Problem set:
• A. Reproduce the Hen Caerwys text from "Hen Caerwys is" to "of house building.".
• B. According to the Hen Caerwys text, in what year was the site fully surveyed for the first time?
• C. Continue the text about Hen Caerwys from its last sentence.

Text section:
_ _ _ _
The remains of banks, walls and house sites within the woodlands of Coed y Marian and Coed Gerddi-gleision were first reported by W.J. Hemp in 1960. In consultation with the well-known local historian Canon Ellis Davies the site was named 'Hen Caerwys'.

Hen Caerwys is believed to have been abandoned in the mid-15th Century and may have been occupied throughout the medieval period. The earthworks may also incorporate features that date back to the prehistoric period.

Hen Caerwys was fully surveyed for the first time in 1993, revealing two discrete groups of house sites with associated enclosures and network of fields and access ways. This apparently contemporary system is overlain by a complex of small mounds and hollows believed to be associated with piecemeal mineral exploration in the late 18th/19th Centuries. A number of quarries of similar date are potentially related to episodes of house building.

Hen Caerwys remained as open, common land until 1850 when it was subject of a parliamentary enclosure award. This episode in the history of the site is witnessed by the straight, drystone wall-bounded public highway. The largest of the quarries lying immediately north-west of the public highway may have provided the stone used to construct these drystone walls.
_ _ _ _
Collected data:

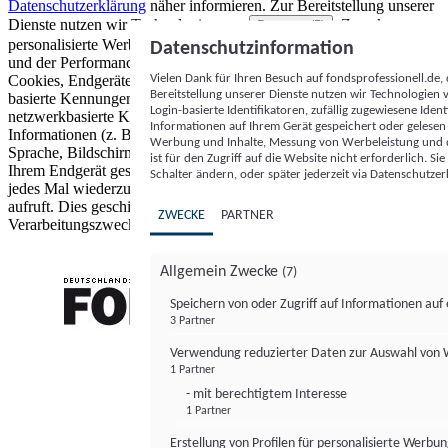
Datenschutzerklärung
näher informieren.
Zur Bereitstellung unserer
Dienste nutzen wir Technologien von
. Zwecke:
Partnern (5)
personalisierte Werbung und Inhalte, Messung von Werbeleistung
Datenschutzinformation
und der Performance von Inhalten sowie Zielgruppenforschung.
Vielen Dank für Ihren Besuch auf fondsprofessionell.de
Cookies, Endgeräte- oder ähnliche Online-Kennungen (z. B. login-
Bereitstellung unserer Dienste nutzen wir Technologien
basierte Kennungen, zufällig generierte Kennungen,
Login-basierte Identifikatoren, zufällig zugewiesene Id
netzwerkbasierte Kennungen) können zusammen mit anderen
Informationen auf Ihrem Gerät gespeichert oder gelese
Informationen (z. B. Browsertyp und Browserinformationen,
Werbung und Inhalte, Messung von Werbeleistung und d
Sprache, Bildschirmgröße, unterstützte Technologien usw.) auf
ist für den Zugriff auf die Website nicht erforderlich. S
Ihrem Endgerät gespeichert oder von dort ausgelesen werden, um es
Schalter ändern, oder später jederzeit via Datenschutzer
jedes Mal wiederzuerkennen, wenn es eine App oder einer Webseite
aufruft. Dies geschieht für einen oder mehrere der hier aufgeführten
ZWECKE
PARTNER
Verarbeitungszwecke.
Allgemein Zwecke
(7)
Speichern von oder Zugriff auf Informationen au
3 Partner
FONDS professionell
Verwendung reduzierter Daten zur Auswahl von
1 Partner
- mit berechtigtem Interesse
1 Partner
Erstellung von Profilen für personalisierte Werbu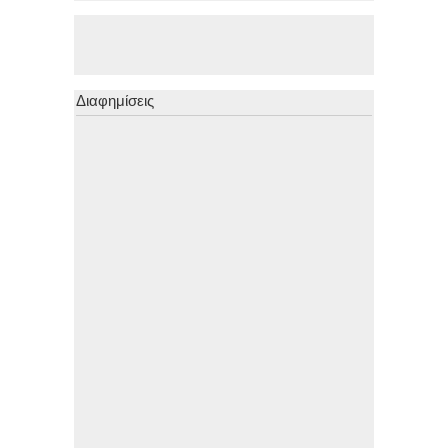
Διαφημίσεις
_ _ _ _
Answers to each task:
• A.
Hen Caerwys is believed to have been abandoned in the mid-15th Century and may have been occupied throughout the medieval period. The earthworks may also incorporate features that date back to the prehistoric period.

Hen Caerwys was fully surveyed for the first time in 1993, revealing two discrete groups of house sites with associated enclosures and network of fields and access ways. This apparently contemporary system is overlain by a complex of small mounds and hollows believed to be associated with piecemeal mineral exploration in the late 18th/19th Centuries. A number of quarries of similar date are potentially related to episodes of house building.

• B. 1993

• C.
Today, four-fifths of the surviving earthworks at Hen Caerwys lie beneath mature broadleaved woodland and are being actively managed by the owner to protect both the archaeological and wildlife interests of the site and to provide a sustainable source of timber for firewood and other uses.

The trail at Hen Caerwys is usually open free-of-charge every day of the year during daylight hours, but may occasionally have to be closed for the safety of the public when woodland management works are in progress.

Hen Caerwys is a Scheduled Ancient Monument, protected under the Ancient Monuments and Archaeological Areas Act, 1979. Damage or disturbance - including excavation, tipping and metal detecting - is prohibited.